◆ **Job**: In how many lines of the records below does the word "pestilence" appear? Answer with the number alone.

*** Dataset extract Section Begins ***

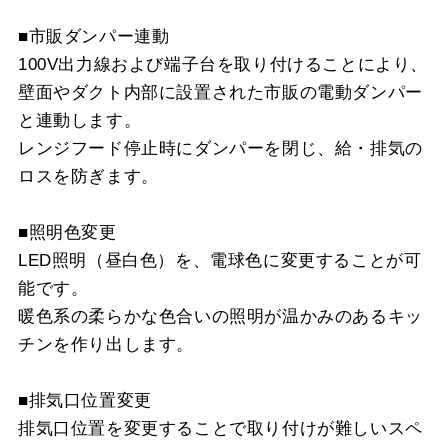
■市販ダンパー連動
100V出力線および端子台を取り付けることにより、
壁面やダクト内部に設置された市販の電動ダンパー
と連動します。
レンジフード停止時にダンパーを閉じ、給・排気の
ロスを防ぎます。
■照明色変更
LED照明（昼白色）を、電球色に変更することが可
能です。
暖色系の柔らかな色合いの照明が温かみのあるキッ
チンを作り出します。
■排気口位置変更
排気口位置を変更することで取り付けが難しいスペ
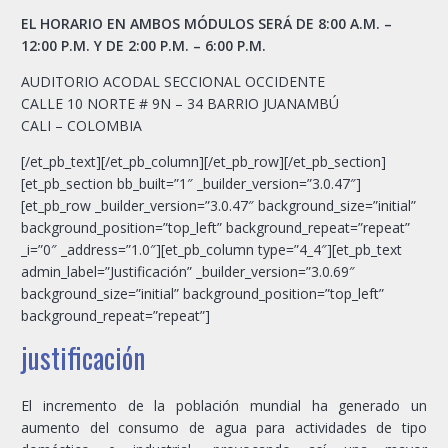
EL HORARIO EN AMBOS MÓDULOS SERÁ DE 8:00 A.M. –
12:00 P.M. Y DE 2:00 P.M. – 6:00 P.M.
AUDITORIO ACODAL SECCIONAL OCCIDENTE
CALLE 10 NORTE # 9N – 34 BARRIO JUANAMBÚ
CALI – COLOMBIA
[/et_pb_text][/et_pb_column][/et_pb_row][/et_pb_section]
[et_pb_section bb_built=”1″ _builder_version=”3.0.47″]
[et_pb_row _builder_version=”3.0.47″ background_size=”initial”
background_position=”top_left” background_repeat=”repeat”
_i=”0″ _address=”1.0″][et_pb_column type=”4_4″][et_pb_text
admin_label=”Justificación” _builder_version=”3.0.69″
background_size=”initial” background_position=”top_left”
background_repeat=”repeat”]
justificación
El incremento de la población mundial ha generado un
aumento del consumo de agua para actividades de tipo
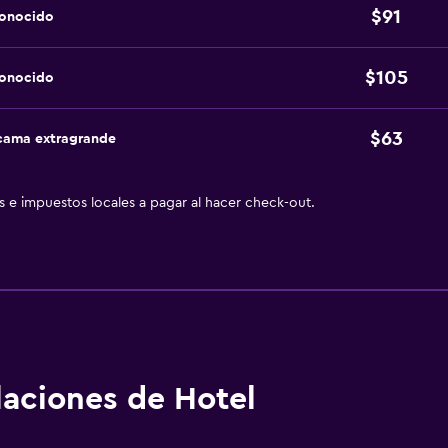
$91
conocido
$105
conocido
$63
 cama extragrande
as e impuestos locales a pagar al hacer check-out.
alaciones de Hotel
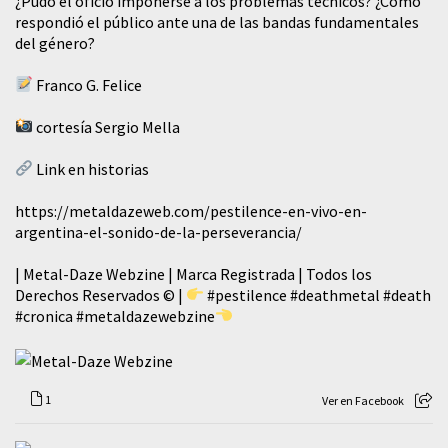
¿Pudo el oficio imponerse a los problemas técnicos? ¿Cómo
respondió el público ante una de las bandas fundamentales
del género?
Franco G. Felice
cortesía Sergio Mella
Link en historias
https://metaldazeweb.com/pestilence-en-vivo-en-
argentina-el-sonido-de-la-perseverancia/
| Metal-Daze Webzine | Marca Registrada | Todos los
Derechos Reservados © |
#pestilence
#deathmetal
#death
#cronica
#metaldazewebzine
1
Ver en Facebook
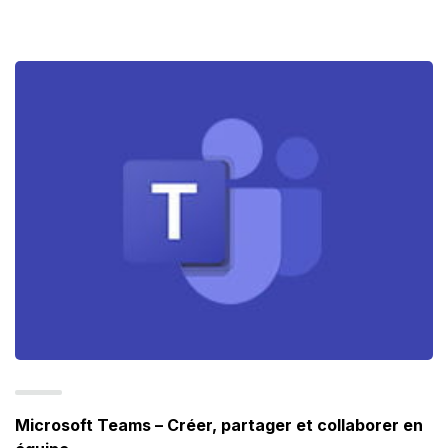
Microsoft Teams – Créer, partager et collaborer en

*** Dataset extract Section Ends ***

◆ **Written response**: 2